The soft global inflation backdrop, from sliding oil prices to stagnant wages in advanced economies, has triggered debate over whether the Fed and its peers merely need to wait for a slow-motion business cycle to improve, or face a shift in the underlying nature of inflation after the global recession.

That uncertainty has become the Fed's chief concern in recent weeks, likely to shape upcoming policy statements and delay even further the moment when interest rates, pinned near zero for nearly six years, will start rising again.

Investors have already pushed expectations for an initial rate hike back several months to late next year because of a dimmed global outlook. The Fed is expected to take note of recent market turmoil and worsened world conditions at its Oct 28-29 meeting even as it ends the bond-buying program launched to fight the financial crisis.

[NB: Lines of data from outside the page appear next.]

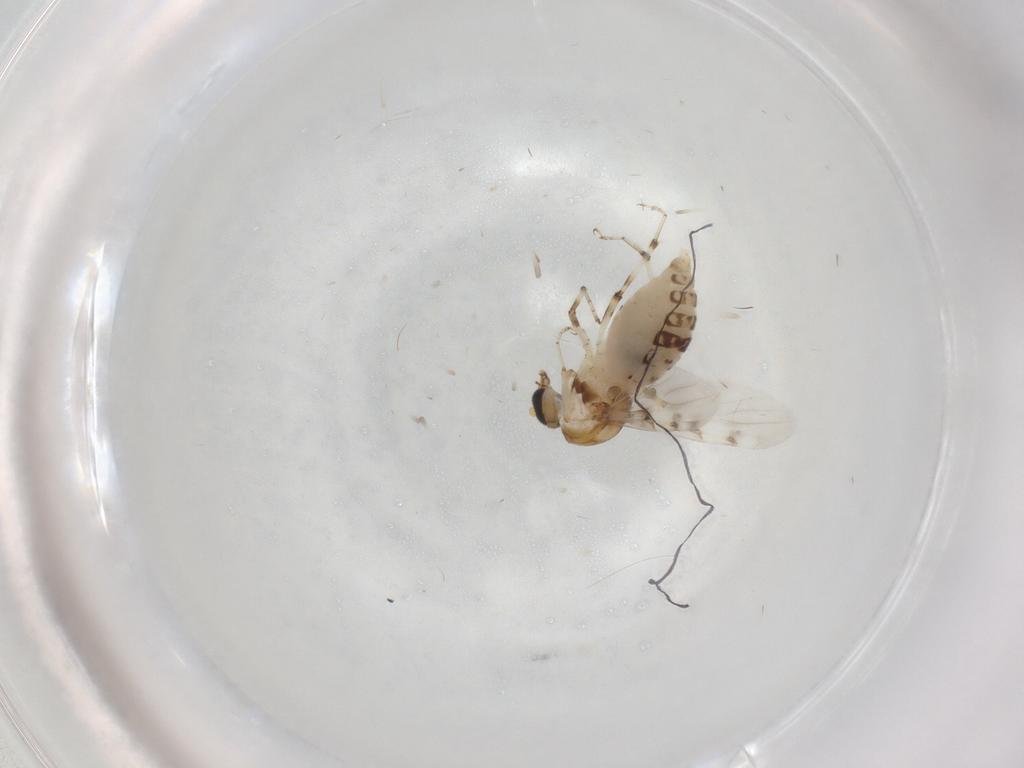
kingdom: Animalia
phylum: Arthropoda
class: Insecta
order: Diptera
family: Ceratopogonidae
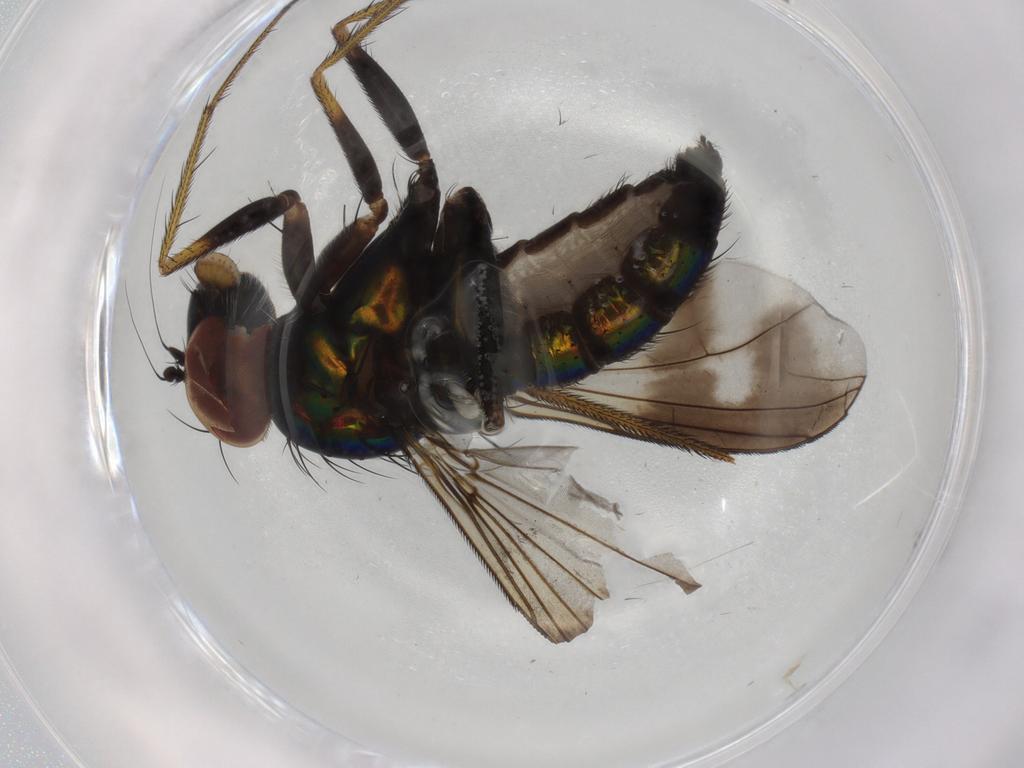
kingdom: Animalia
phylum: Arthropoda
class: Insecta
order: Diptera
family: Dolichopodidae
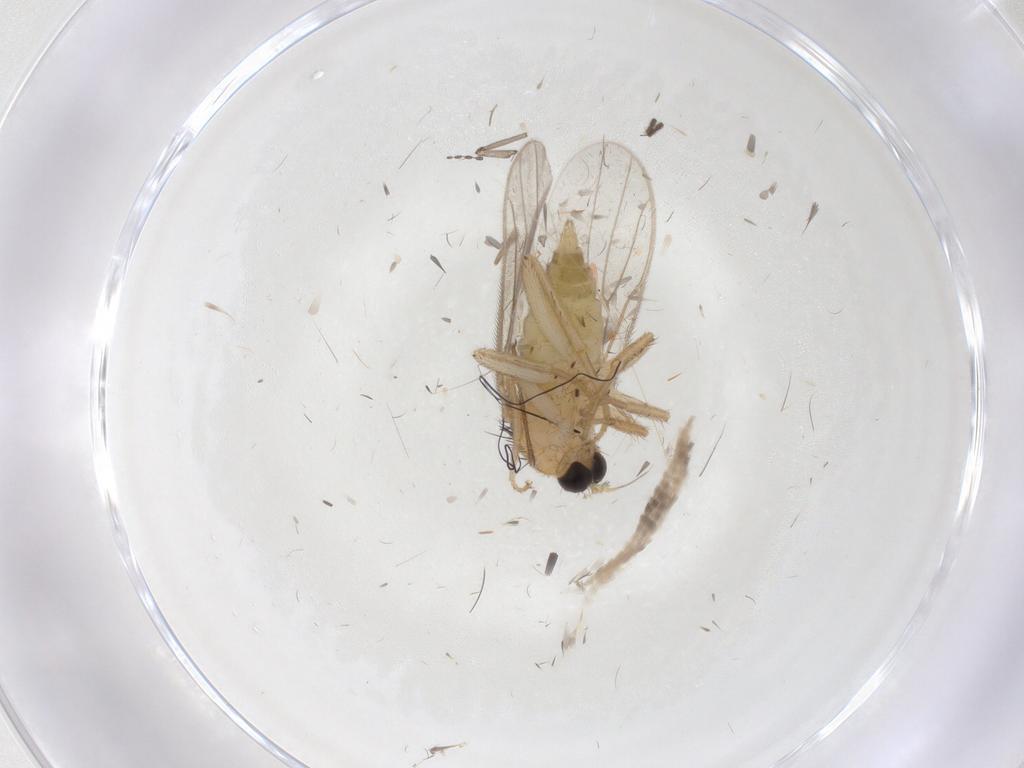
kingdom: Animalia
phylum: Arthropoda
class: Insecta
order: Diptera
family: Hybotidae
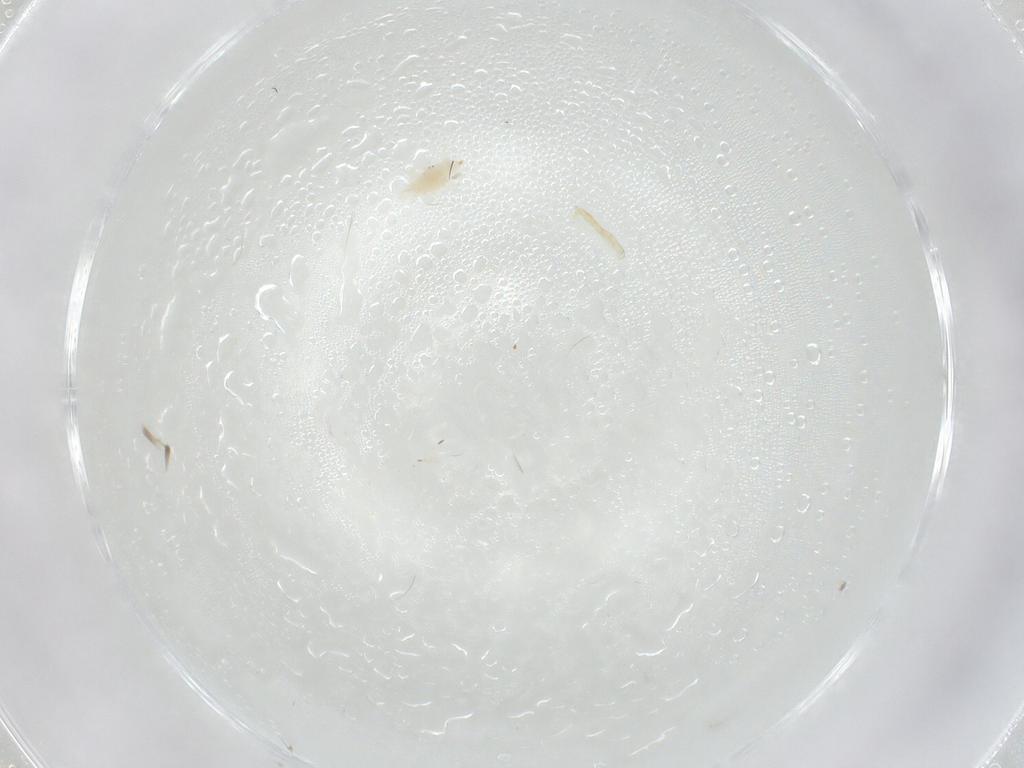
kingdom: Animalia
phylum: Arthropoda
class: Arachnida
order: Trombidiformes
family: Bdellidae
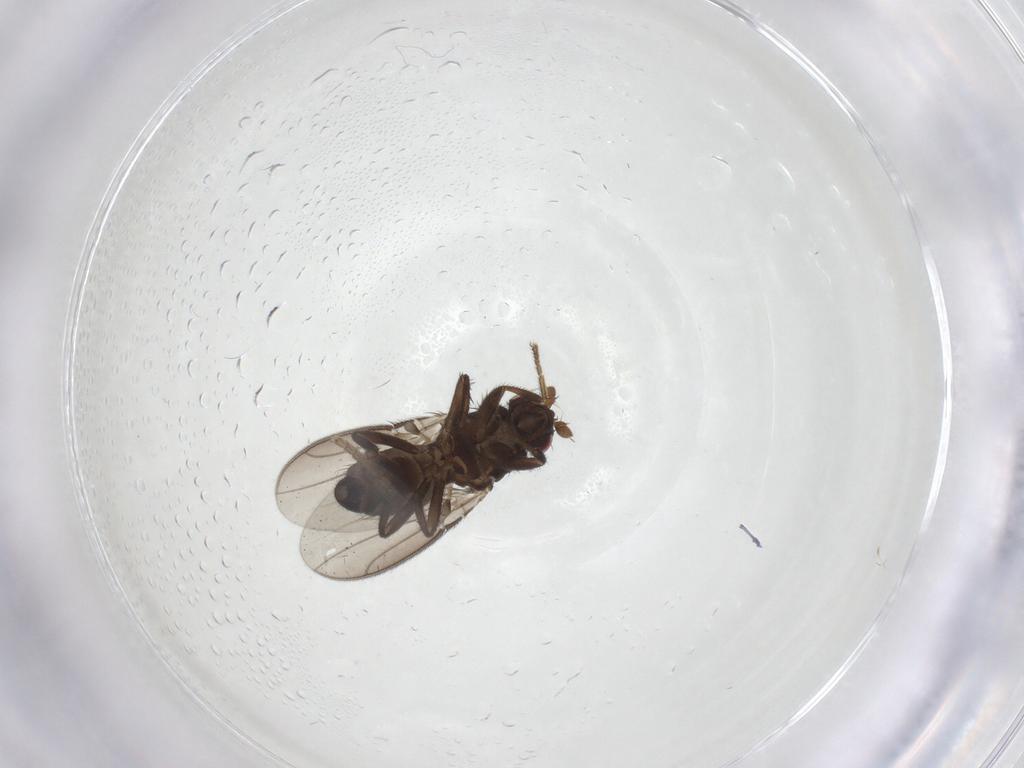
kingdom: Animalia
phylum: Arthropoda
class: Insecta
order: Diptera
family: Sphaeroceridae
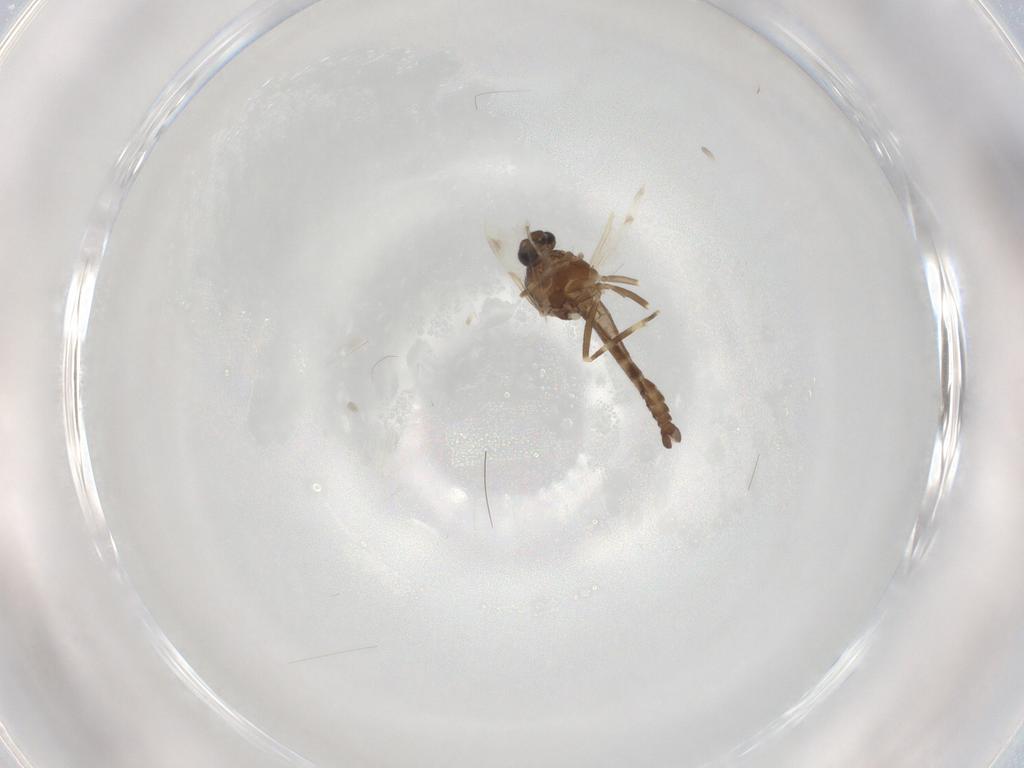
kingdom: Animalia
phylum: Arthropoda
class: Insecta
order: Diptera
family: Ceratopogonidae
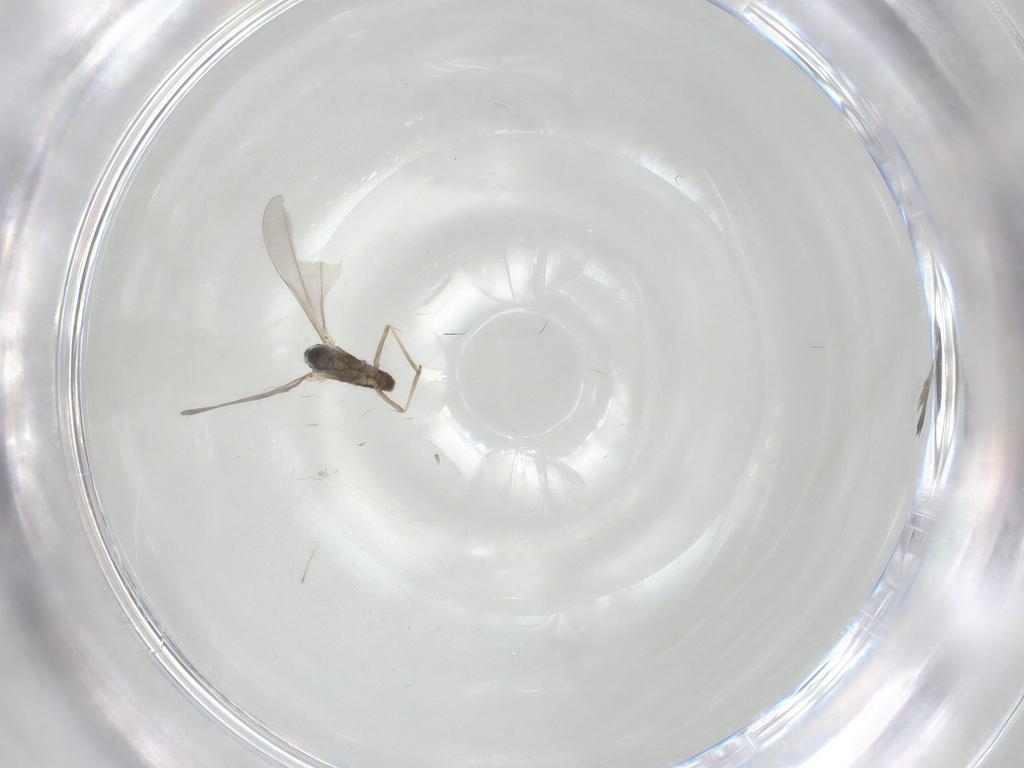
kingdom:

Yet if the Fed keeps struggling getting inflation back to its 2% goal it could prompt a deeper rethinking of its approach. That could involve an even more open-ended commitment to low interest rates, the renewal of asset buying to pump cash into the financial system, or more aggressive language to encourage households and businesses to invest and spend.

Inflation was already acting out of character during the 2007-2009 recession when it fell less than expected. Now, its glacial movement during the recovery suggests something basic may have changed, San Francisco Fed President John Williams told the media last week.

Williams said he still expected that eventually "Economy 101" forces of supply and demand would regain traction, and push up wages and prices around the world.

What if they don't?

That would put the Fed in a bind - with rates at zero, and absent a renewal of the sort of unconventional programs it has been trying to wind down, no tools at hand.